** Estratto del testo **
★ ★ ★ ★

Occorre infatti creare le condizioni affinché chi voglia fare impresa dalle nostre parti lo possa fare, contando su un fisco non più oppressivo, potendo contare sullo snellimento delle procedure burocratiche ed infine un pacchetto di misure attraverso cui eliminare ed estirpare totalmente la criminalità presente ancora sul nostro territorio. Non abbiamo sentito da nessuno pronunciare tali concetti, e ciò non ha fatto altro che attestare la mentalità tipicamente assistenzialista e parassitaria di ampi strati della popolazione meridionale, che non ha perso il deprecabile vizio di stare dietro ad improbabili pifferai magici. Dando dunque per l’ennesima volta il peggio di sé.

★ ★ ★ ★

** Compiti da svolgere **
1 - Risponda alle seguenti domande sull'estratto.
(a) Secondo l'estratto, come non dovrebbe più essere il fisco per chi voglia fare impresa?
(b) Che cosa si dovrebbe eliminare ed estirpare con un pacchetto di misure?
(c) Dietro a chi, secondo l'estratto, ampi strati della popolazione meridionale hanno il vizio di stare?
2 - Indichi tutte le condizioni che, secondo l'estratto, occorre creare affinché chi voglia fare impresa possa farlo.
Le voci riportate di seguito non hanno alcuna attinenza con l'estratto.

** Dati **
★ ★ ★ ★

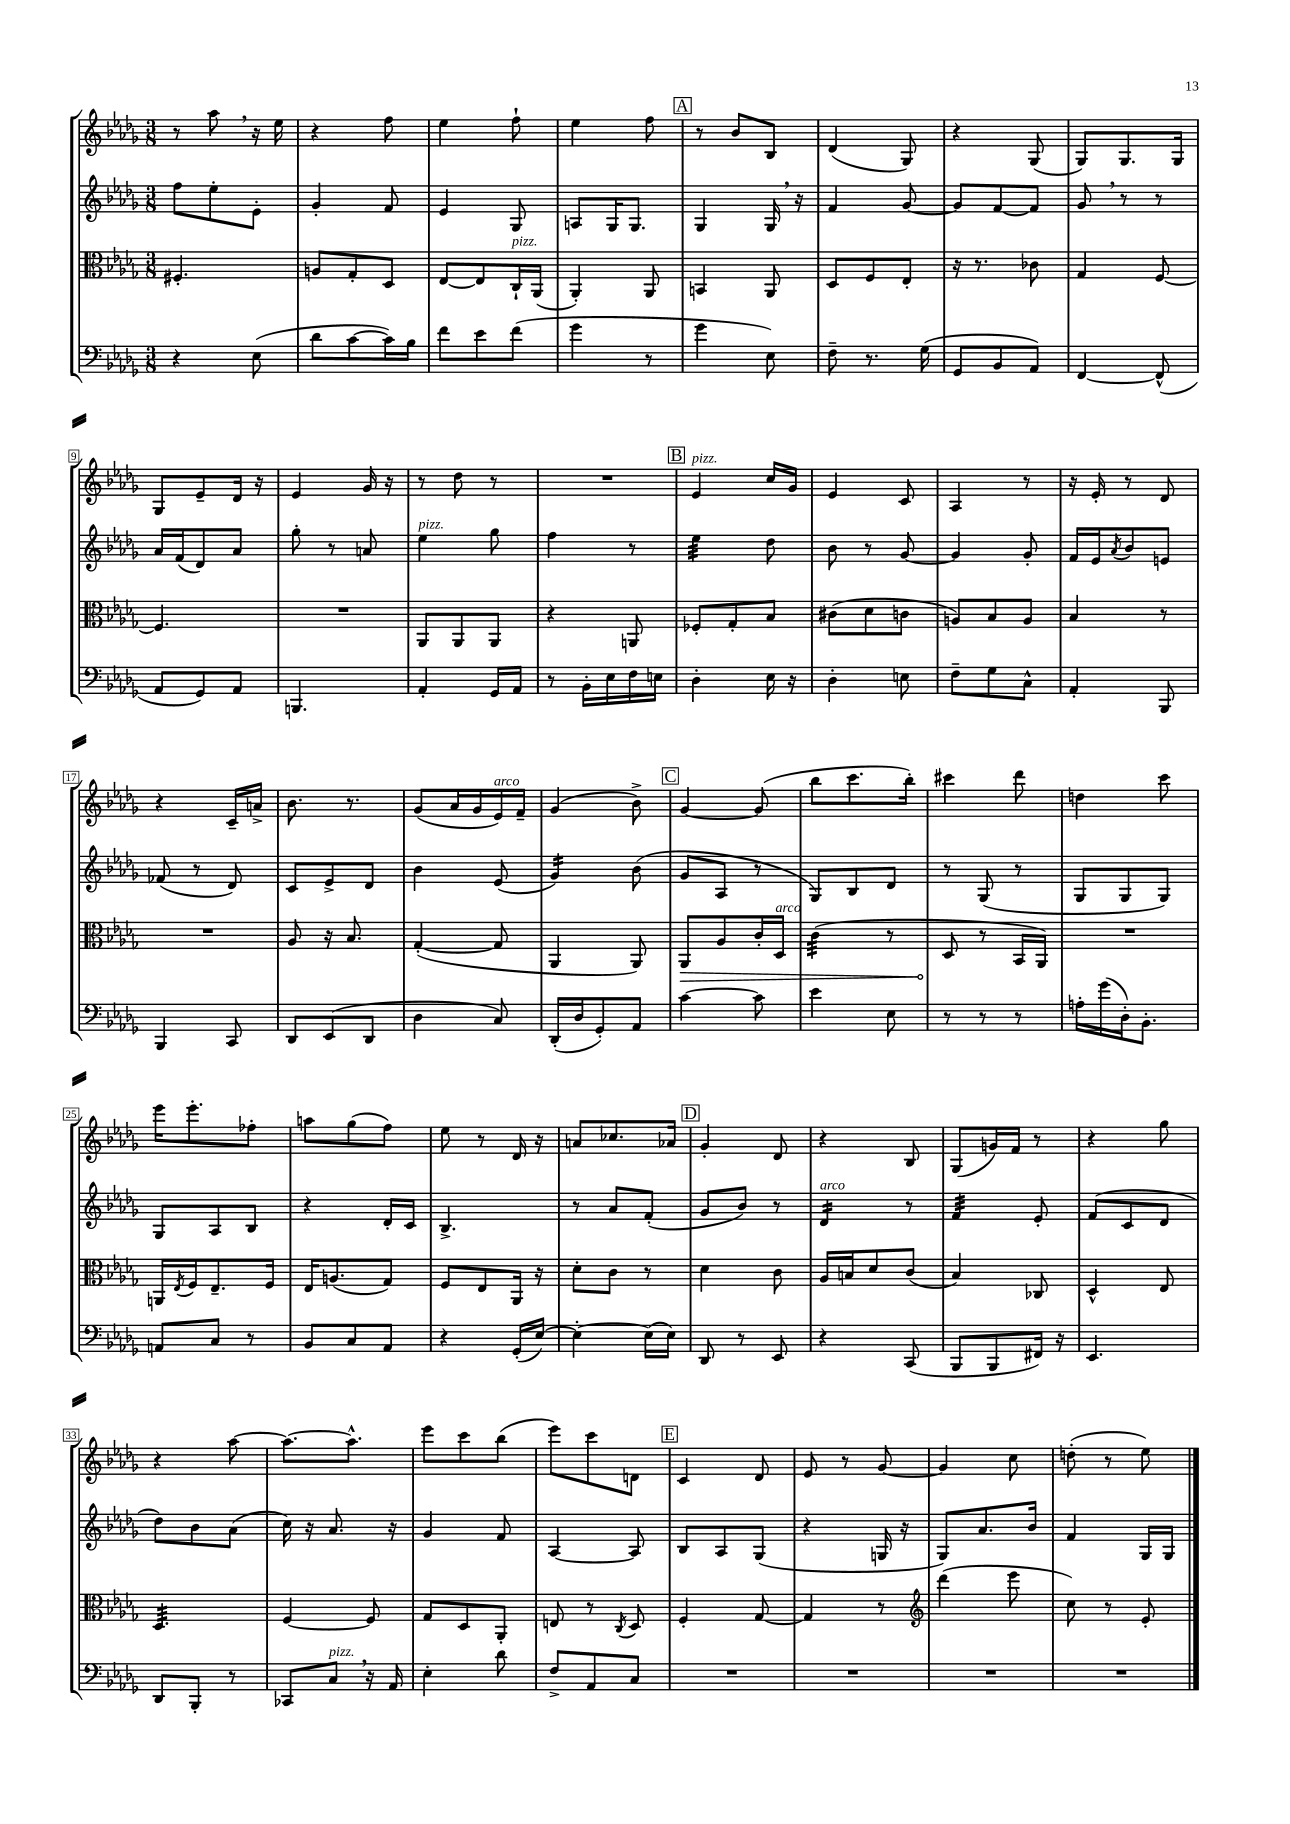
<<
\new StaffGroup <<
\new Staff = "s0" {
    \clef treble \key des \major \numericTimeSignature \time 3/8
    r8 aes''8 \breathe r16 ees''16 |
    r4 f''8 |
    ees''4 f''8-! |
    ees''4 f''8 |
    \mark \markup { \box "A" } r8 bes'8 bes8 |
    des'4( ges8) |
    r4 ges8( |
    ges8) ges8. ges16 |
    ges8 ees'8-- des'16 r16 |
    ees'4 ges'16 r16 |
    r8 des''8 r8 |
    R4. |
    \mark \markup { \box "B" } ees'4^\markup { \italic "pizz." } c''16 ges'16 |
    ees'4 c'8 |
    aes4 r8 |
    r16 ees'16-. r8 des'8 |
    r4 c'16-- a'16-> |
    bes'8. r8. |
    ges'8( aes'16 ges'16 ees'16^\markup { \italic "arco" }) f'16-- |
    ges'4( bes'8->) |
    \mark \markup { \box "C" } ges'4~ ges'8( |
    bes''8 c'''8. bes''16-.) |
    cis'''4 des'''8 |
    d''4 c'''8 |
    ees'''16 ees'''8.-. fes''8-. |
    a''8 ges''8( f''8) |
    ees''8 r8 des'16 r16 |
    a'8 ces''8. aes'16 |
    \mark \markup { \box "D" } ges'4-. des'8 |
    r4 bes8 |
    ges8( g'16) f'16 r8 |
    r4 ges''8 |
    r4 aes''8~ |
    aes''8.~ aes''8.-^ |
    ees'''8 c'''8 bes''8( |
    ees'''8) c'''8 d'8 |
    \mark \markup { \box "E" } c'4 des'8 |
    ees'8 r8 ges'8~ |
    ges'4 c''8 |
    d''8-.( r8 ees''8) \bar "|." |
}
\new Staff = "s1" {
    \clef treble \key des \major \numericTimeSignature \time 3/8
    f''8 ees''8-. ees'8-. |
    ges'4-. f'8 |
    ees'4 ges8 |
    a8 ges16 ges8. |
    \mark \markup { \box "A" } ges4 ges16 \breathe r16 |
    f'4 ges'8~ |
    ges'8 f'8~ f'8 |
    ges'8 \breathe r8 r8 |
    aes'16 f'16( des'8) aes'8 |
    ges''8-. r8 a'8 |
    ees''4^\markup { \italic "pizz." } ges''8 |
    f''4 r8 |
    \mark \markup { \box "B" } ees''4:32 des''8 |
    bes'8 r8 ges'8~ |
    ges'4 ges'8-. |
    f'16 ees'16 \acciaccatura { aes'8 } bes'8 e'8 |
    fes'8( r8 des'8) |
    c'8 ees'8-> des'8 |
    bes'4 ees'8( |
    ges'4:16) bes'8( |
    \mark \markup { \box "C" } ges'8 aes8 r8 |
    ges8) bes8 des'8 |
    r8 ges8( r8 |
    ges8 ges8 ges8) |
    ges8 aes8 bes8 |
    r4 des'16-. c'16 |
    bes4.-> |
    r8 aes'8 f'8-.( |
    \mark \markup { \box "D" } ges'8 bes'8) r8 |
    des'4:16^\markup { \italic "arco" } r8 |
    f'4:32 ees'8-. |
    f'8( c'8 des'8 |
    des''8) bes'8 aes'8( |
    c''16) r16 aes'8. r16 |
    ges'4 f'8 |
    aes4~ aes8 |
    \mark \markup { \box "E" } bes8 aes8 ges8( |
    r4 g16 r16 |
    ges8) aes'8. bes'16 |
    f'4 ges16 ges16 \bar "|." |
}
\new Staff = "s2" {
    \clef alto \key des \major \numericTimeSignature \time 3/8
    fis4.-. |
    a8 ges8-. des8 |
    ees8~ ees8 c16-!^\markup { \italic "pizz." } aes,16( |
    aes,4-.) aes,8 |
    \mark \markup { \box "A" } b,4 aes,8 |
    des8 f8 ees8-. |
    r16 r8. ces'8 |
    ges4 f8~ |
    f4. |
    R4. |
    aes,8 aes,8 aes,8 |
    r4 a,8 |
    \mark \markup { \box "B" } fes8-. ges8-. bes8 |
    cis'8( des'8 c'8 |
    a8) bes8 a8 |
    bes4 r8 |
    R4. |
    aes8 r16 bes8. |
    ges4~-.( ges8 |
    aes,4 aes,8) |
    \mark \markup { \box "C" } \once \override Hairpin.circled-tip = ##t aes,8\> aes8 c'16-. des16^\markup { \italic "arco" } |
    c'4:32( r8 |
    des8\! r8 bes,16 aes,16) |
    R4. |
    a,16 \acciaccatura { ees8 } f16 ees8.-- f16 |
    ees16 a8.( ges8) |
    f8 ees8 aes,16 r16 |
    des'8-. c'8 r8 |
    \mark \markup { \box "D" } des'4 c'8 |
    aes16 b16 des'8 c'8( |
    bes4) ces8 |
    des4-^ ees8 |
    des4.:32 |
    f4~ f8 |
    ges8 des8 aes,8-. |
    e8 r8 \acciaccatura { c8 } des8 |
    \mark \markup { \box "E" } f4-. ges8~ |
    ges4 r8 |
    \clef treble des'''4( ees'''8 |
    c''8) r8 ees'8-. \bar "|." |
}
\new Staff = "s3" {
    \clef bass \key des \major \numericTimeSignature \time 3/8
    r4 ees8( |
    des'8 c'8~ c'16) bes16 |
    f'8 ees'8 f'8( |
    ges'4 r8 |
    \mark \markup { \box "A" } ges'4 ees8) |
    f8-- r8. ges16( |
    ges,8 bes,8 aes,8) |
    f,4~ f,8-^( |
    aes,8 ges,8) aes,8 |
    b,,4. |
    aes,4-. ges,16 aes,16 |
    r8 bes,16-. ees16 f16 e16 |
    \mark \markup { \box "B" } des4-. ees16 r16 |
    des4-. e8 |
    f8-- ges8 c8-^ |
    aes,4-. bes,,8 |
    bes,,4 c,8 |
    des,8 ees,8( des,8 |
    des4 c8) |
    des,16-.( des16 ges,8-.) aes,8 |
    \mark \markup { \box "C" } c'4~ c'8 |
    ees'4 ees8 |
    r8 r8 r8 |
    a16-. ges'16( des16-.) bes,8.-. |
    a,8 c8 r8 |
    bes,8 c8 aes,8 |
    r4 ges,16-.( ees16~) |
    ees4~-. ees16( ees16) |
    \mark \markup { \box "D" } des,8 r8 ees,8 |
    r4 c,8( |
    bes,,8 bes,,8 fis,16) r16 |
    ees,4. |
    des,8 bes,,8-. r8 |
    ces,8 c8^\markup { \italic "pizz." } \breathe r16 aes,16 |
    ees4-. des'8 |
    f8-> aes,8 c8 |
    \mark \markup { \box "E" } R4. |
    R4. |
    R4. |
    R4. \bar "|." |
}
>>
>>
\layout { \context { \Score \override BarNumber.stencil = #(make-stencil-boxer 0.1 0.3 ly:text-interface::print) } }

★ ★ ★ ★

** Risposte complete **
1 -
(a) Oppressivo.
(b) La criminalità presente ancora sul territorio.
(c) Dietro a improbabili pifferai magici.

2 -
- Un fisco non più oppressivo
- Lo snellimento delle procedure burocratiche
- Un pacchetto di misure per eliminare ed estirpare totalmente la criminalità ancora presente sul territorio